What you need to do ->
Can you pull out every one of the lines below and reproduce each one verbatim?

(Data records)
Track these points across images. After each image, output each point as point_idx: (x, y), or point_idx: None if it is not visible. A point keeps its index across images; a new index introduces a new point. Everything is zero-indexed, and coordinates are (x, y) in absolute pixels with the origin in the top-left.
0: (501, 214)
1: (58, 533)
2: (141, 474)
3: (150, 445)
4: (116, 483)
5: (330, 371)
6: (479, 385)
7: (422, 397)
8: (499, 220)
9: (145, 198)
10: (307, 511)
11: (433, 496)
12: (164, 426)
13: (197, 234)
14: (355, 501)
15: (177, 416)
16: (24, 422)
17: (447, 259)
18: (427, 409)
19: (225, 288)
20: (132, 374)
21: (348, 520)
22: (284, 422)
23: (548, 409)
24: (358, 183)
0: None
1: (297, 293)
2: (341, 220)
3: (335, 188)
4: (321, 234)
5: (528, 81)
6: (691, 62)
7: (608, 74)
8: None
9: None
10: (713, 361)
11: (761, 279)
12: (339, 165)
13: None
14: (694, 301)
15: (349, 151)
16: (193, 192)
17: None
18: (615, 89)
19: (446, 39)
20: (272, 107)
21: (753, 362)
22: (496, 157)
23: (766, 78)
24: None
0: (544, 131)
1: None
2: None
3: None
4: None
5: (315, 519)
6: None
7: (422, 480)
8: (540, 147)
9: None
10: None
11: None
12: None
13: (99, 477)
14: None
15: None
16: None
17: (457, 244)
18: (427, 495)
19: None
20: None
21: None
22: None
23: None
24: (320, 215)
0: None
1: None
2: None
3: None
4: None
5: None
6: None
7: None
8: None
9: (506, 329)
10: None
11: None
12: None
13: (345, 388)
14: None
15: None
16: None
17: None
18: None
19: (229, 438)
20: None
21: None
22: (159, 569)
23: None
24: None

Task answer ->
Track these points across images. After each image, output each point as point_idx: (x, y), or point_idx: None if it is not visible. A point keeps its index across images; a new index introduces a new point. Everything is zero-indexed, and coordinates are (x, y) in absolute pixels with the origin in the top-left.
0: (501, 214)
1: (58, 533)
2: (141, 474)
3: (150, 445)
4: (116, 483)
5: (330, 371)
6: (479, 385)
7: (422, 397)
8: (499, 220)
9: (145, 198)
10: (307, 511)
11: (433, 496)
12: (164, 426)
13: (197, 234)
14: (355, 501)
15: (177, 416)
16: (24, 422)
17: (447, 259)
18: (427, 409)
19: (225, 288)
20: (132, 374)
21: (348, 520)
22: (284, 422)
23: (548, 409)
24: (358, 183)
0: None
1: (297, 293)
2: (341, 220)
3: (335, 188)
4: (321, 234)
5: (528, 81)
6: (691, 62)
7: (608, 74)
8: None
9: None
10: (713, 361)
11: (761, 279)
12: (339, 165)
13: None
14: (694, 301)
15: (349, 151)
16: (193, 192)
17: None
18: (615, 89)
19: (446, 39)
20: (272, 107)
21: (753, 362)
22: (496, 157)
23: (766, 78)
24: None
0: (544, 131)
1: None
2: None
3: None
4: None
5: (315, 519)
6: None
7: (422, 480)
8: (540, 147)
9: None
10: None
11: None
12: None
13: (99, 477)
14: None
15: None
16: None
17: (457, 244)
18: (427, 495)
19: None
20: None
21: None
22: None
23: None
24: (320, 215)
0: None
1: None
2: None
3: None
4: None
5: None
6: None
7: None
8: None
9: (506, 329)
10: None
11: None
12: None
13: (345, 388)
14: None
15: None
16: None
17: None
18: None
19: (229, 438)
20: None
21: None
22: (159, 569)
23: None
24: None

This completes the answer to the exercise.